The faculty members are all in UMass Amherst’s College of Natural Sciences. CNS Dean Steve Goodwin said, “The seven researchers identified by Thomson Reuters are engaged in exceptionally high quality science and have demonstrated a significant impact on their fields of study. Their continuing recognition is a source of great pride for the university.”

The UMass Amherst researchers are among more than 3,000 researchers in 21 fields who earned this distinction “by writing the greatest numbers of reports officially designated by Essential Science Indicators as highly cited papers, ranking among the top 1 percent most cited for their subject field and year of publication, earning them the mark of exceptional impact.”

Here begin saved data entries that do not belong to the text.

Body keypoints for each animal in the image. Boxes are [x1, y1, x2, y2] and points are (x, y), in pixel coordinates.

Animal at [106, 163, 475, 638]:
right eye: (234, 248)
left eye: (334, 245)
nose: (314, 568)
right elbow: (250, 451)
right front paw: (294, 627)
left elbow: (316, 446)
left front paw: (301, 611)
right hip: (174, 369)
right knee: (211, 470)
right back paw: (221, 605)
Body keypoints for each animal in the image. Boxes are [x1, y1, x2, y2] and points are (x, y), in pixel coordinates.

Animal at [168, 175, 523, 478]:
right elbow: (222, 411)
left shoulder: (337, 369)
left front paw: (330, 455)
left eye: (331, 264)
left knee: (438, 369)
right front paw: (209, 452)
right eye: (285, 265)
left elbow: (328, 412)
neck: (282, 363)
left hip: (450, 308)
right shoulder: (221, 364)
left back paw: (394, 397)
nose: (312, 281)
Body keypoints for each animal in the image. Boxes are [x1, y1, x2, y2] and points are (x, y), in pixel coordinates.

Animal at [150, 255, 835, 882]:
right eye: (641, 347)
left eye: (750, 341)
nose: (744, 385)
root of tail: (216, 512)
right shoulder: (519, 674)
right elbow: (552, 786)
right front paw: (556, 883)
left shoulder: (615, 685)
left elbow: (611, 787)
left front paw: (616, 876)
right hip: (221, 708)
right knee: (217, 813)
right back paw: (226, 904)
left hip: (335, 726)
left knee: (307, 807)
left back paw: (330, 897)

To focus on “more contemporary research achievement” and “recognize early and mid-career as well as senior researchers,” the Thomson Reuters team surveyed only articles and reviews in science and social sciences journals indexed in the Web of Science Core Collection during the period 2003-13. Next, as an impact measure they considered only Highly Cited Papers, those ranked in the top 1 percent by citations for field and year, instead of total citations.

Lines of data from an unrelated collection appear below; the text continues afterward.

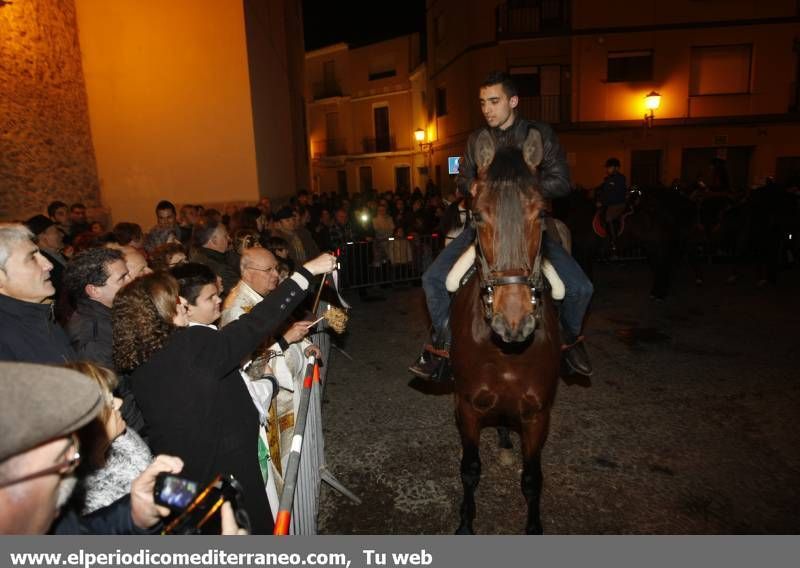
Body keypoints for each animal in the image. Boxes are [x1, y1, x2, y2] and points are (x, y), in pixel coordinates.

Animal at [450, 130, 564, 536]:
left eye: (542, 213)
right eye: (477, 215)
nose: (513, 321)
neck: (506, 352)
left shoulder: (538, 415)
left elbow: (532, 479)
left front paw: (533, 526)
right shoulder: (467, 408)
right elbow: (470, 470)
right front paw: (465, 523)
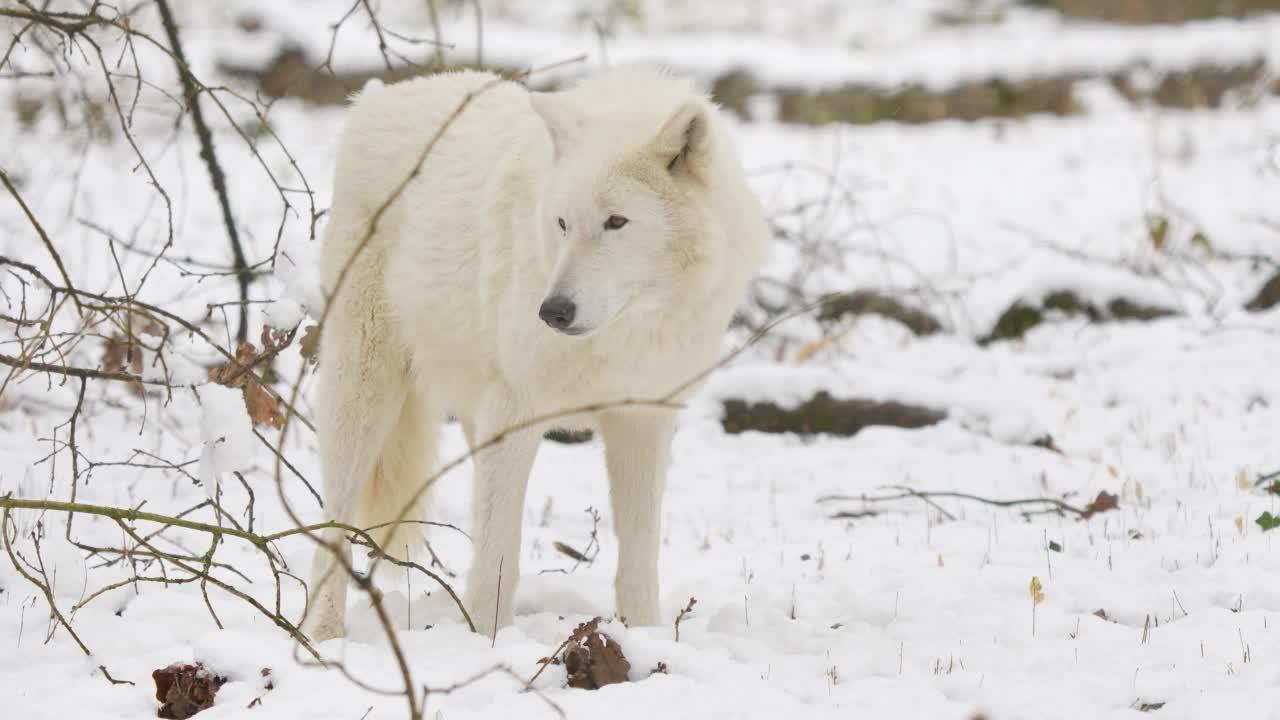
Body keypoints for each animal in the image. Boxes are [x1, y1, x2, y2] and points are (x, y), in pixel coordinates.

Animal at [307, 64, 768, 635]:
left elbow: (638, 561)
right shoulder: (515, 412)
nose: (553, 312)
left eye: (616, 221)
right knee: (330, 526)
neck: (623, 334)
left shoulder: (642, 420)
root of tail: (373, 97)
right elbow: (498, 560)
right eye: (563, 223)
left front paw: (645, 637)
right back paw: (323, 635)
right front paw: (489, 643)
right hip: (364, 392)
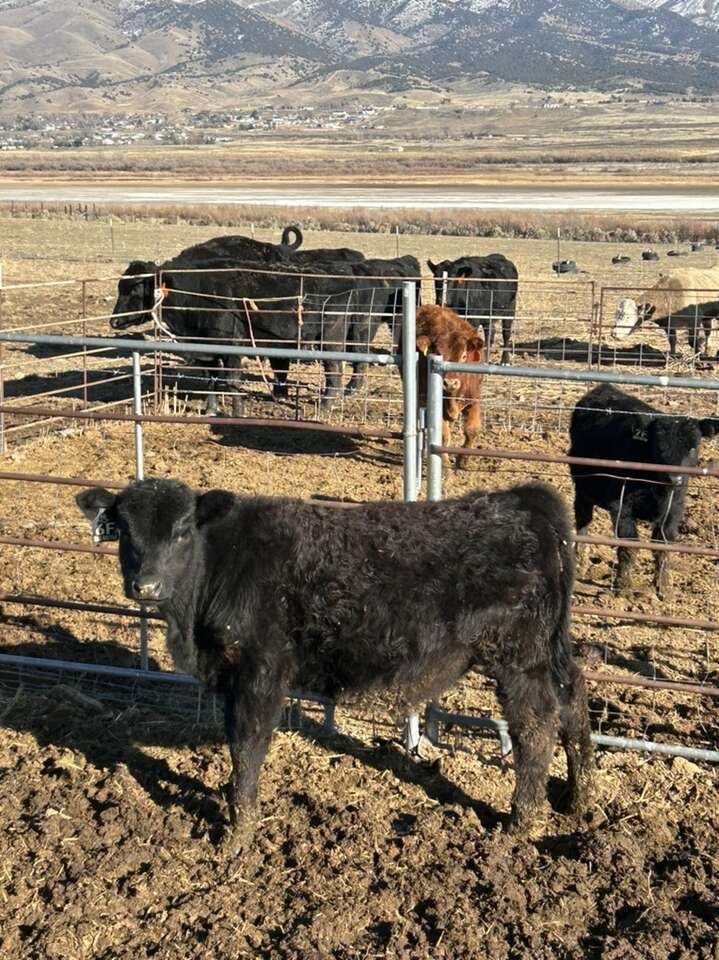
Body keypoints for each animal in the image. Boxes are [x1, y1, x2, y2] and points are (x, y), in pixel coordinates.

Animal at [76, 477, 594, 846]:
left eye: (183, 530)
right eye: (124, 531)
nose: (146, 586)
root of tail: (523, 498)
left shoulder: (262, 669)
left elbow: (246, 745)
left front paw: (238, 833)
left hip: (519, 658)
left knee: (537, 726)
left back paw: (520, 823)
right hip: (550, 650)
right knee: (574, 699)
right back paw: (578, 800)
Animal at [110, 257, 387, 411]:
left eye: (134, 289)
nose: (113, 321)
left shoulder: (233, 348)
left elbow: (232, 381)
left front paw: (237, 412)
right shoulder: (207, 351)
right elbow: (212, 381)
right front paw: (211, 410)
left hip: (333, 336)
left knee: (336, 369)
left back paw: (328, 402)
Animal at [415, 305, 485, 470]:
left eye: (464, 356)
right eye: (438, 354)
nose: (450, 383)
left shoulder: (475, 398)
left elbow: (472, 430)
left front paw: (463, 461)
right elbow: (442, 436)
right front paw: (445, 467)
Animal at [568, 384, 717, 598]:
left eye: (692, 447)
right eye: (659, 447)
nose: (675, 478)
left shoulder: (674, 509)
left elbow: (663, 546)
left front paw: (664, 588)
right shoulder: (621, 506)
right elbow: (629, 546)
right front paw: (623, 587)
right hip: (582, 490)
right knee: (583, 524)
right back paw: (579, 562)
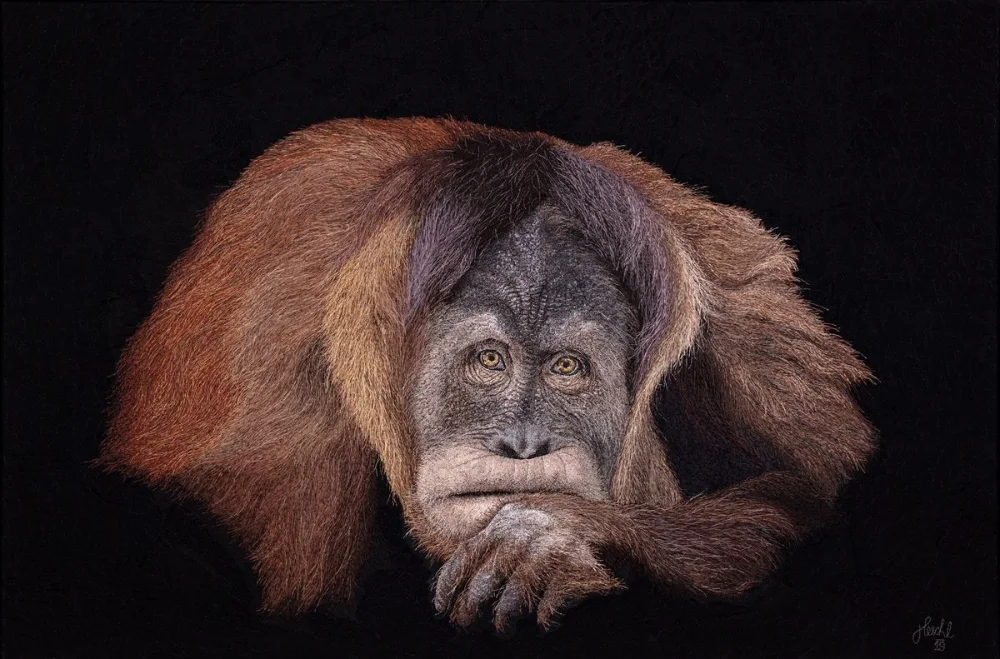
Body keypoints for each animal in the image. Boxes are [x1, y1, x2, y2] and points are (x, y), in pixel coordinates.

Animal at [99, 117, 876, 634]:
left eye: (566, 367)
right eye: (490, 359)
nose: (523, 445)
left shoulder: (745, 320)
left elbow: (805, 484)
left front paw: (556, 534)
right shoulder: (258, 363)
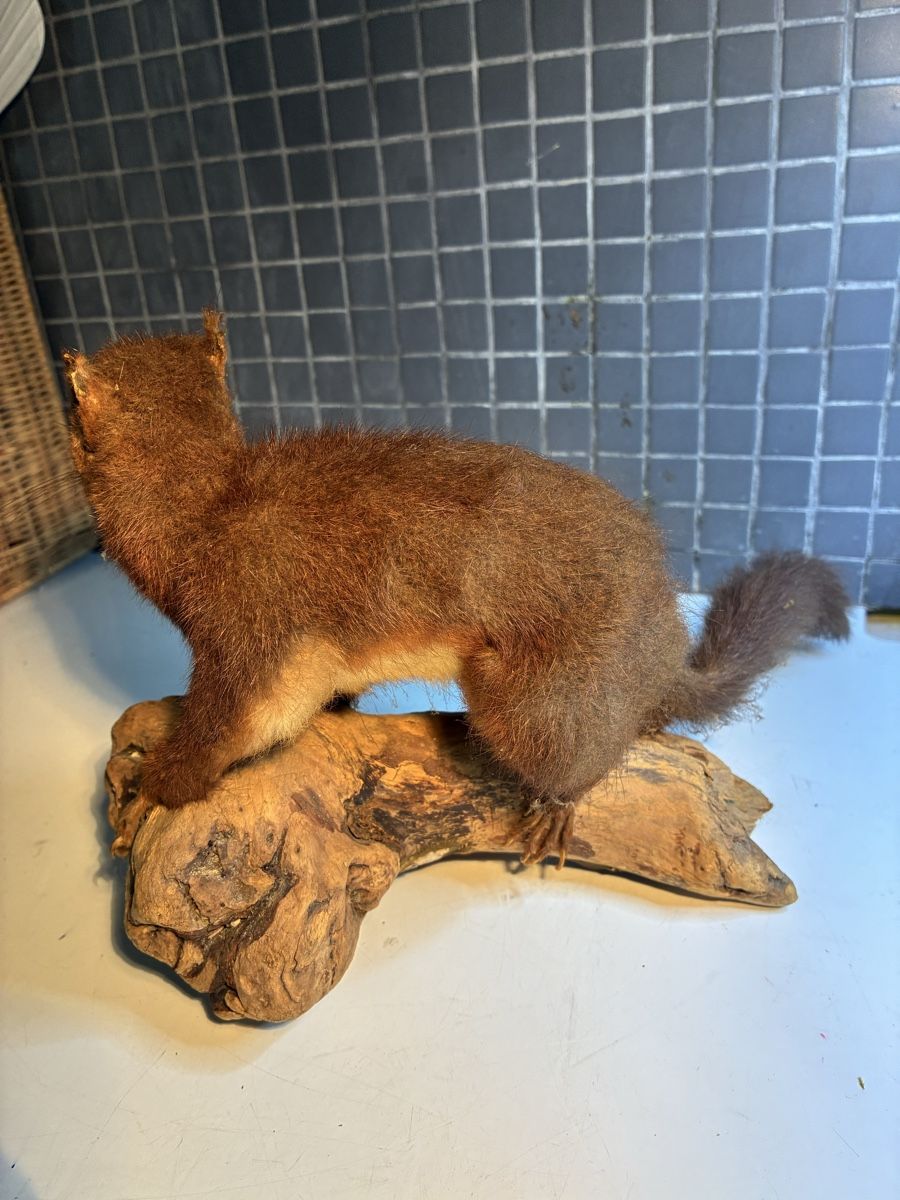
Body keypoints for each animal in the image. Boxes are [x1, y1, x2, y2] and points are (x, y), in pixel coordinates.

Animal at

“Relatively younger researchers are more apt to emerge in such an analysis than in one dependent on total citations over many years,” compilers note. Data used in the analysis and selection came from Essential Science Indicators, 2002-12, which included 113,092 Highly Cited Papers.

The Thomson Reuters group determined how many researchers to include in the list for each field based on the population of each field. The analysis does not include letters to the editor, correction notices and other marginalia.

The ranking team notes that “there are many highly accomplished and influential researchers who are not recognized by the method described above and whose names do not appear in the new list,” and “the only reasonable approach to interpreting a list of top researchers such as ours is to fully understand the method behind the data and results, and why the method was used.”